§ Problem:
From the entries that follow, report every line in which "resources" occurs.

§ Data records:

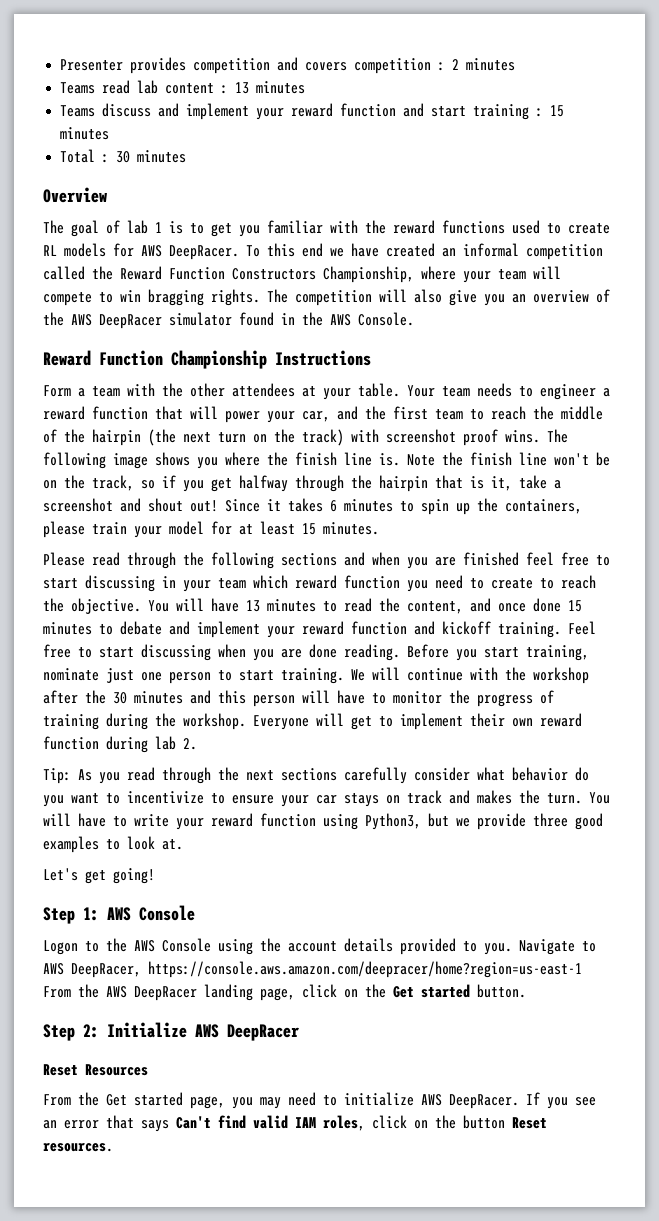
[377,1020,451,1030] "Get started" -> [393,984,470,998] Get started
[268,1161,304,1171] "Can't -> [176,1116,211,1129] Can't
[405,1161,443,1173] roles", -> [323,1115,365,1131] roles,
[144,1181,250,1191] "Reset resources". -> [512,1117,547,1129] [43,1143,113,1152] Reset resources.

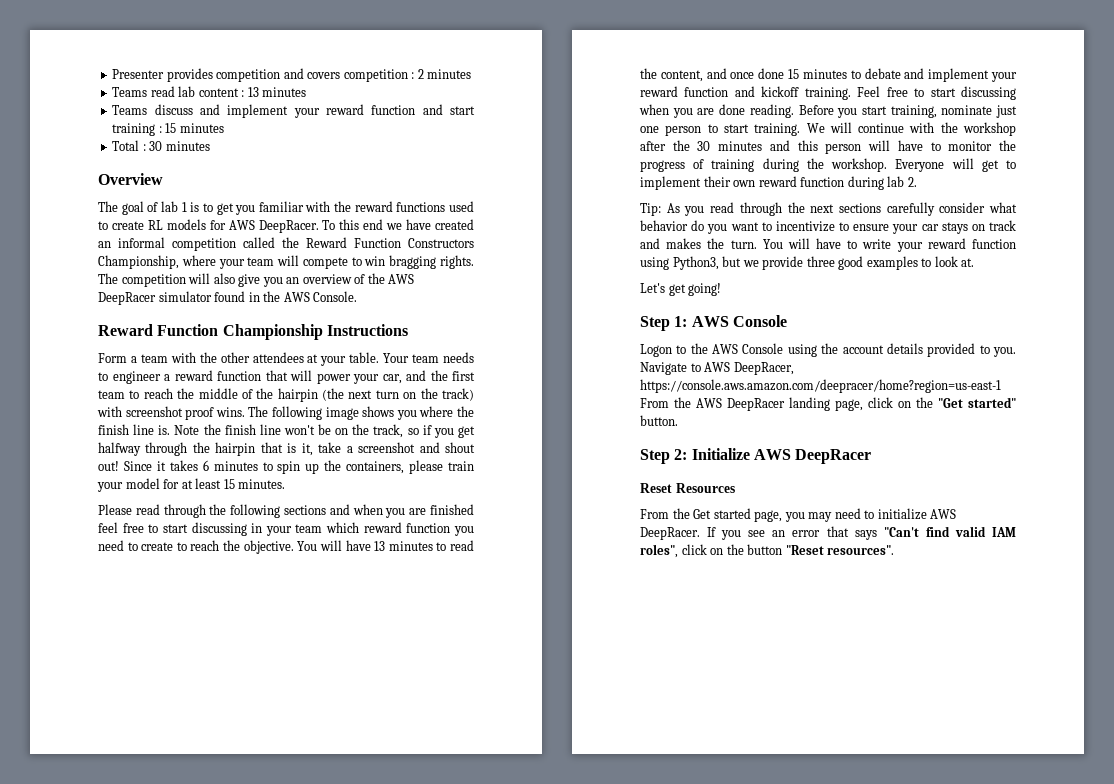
[393,984,470,998] Get started -> [938,397,1016,408] "Get started"
[176,1116,211,1129] Can't -> [883,527,919,537] "Can't
[323,1115,365,1131] roles, -> [640,544,678,558] roles",
[512,1117,547,1129] [43,1143,113,1152] Reset resources. -> [785,545,895,555] "Reset resources".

§ Output below:
[144,1181,250,1191] "Reset resources". -> [512,1117,547,1129] [43,1143,113,1152] Reset resources.
[512,1117,547,1129] [43,1143,113,1152] Reset resources. -> [785,545,895,555] "Reset resources".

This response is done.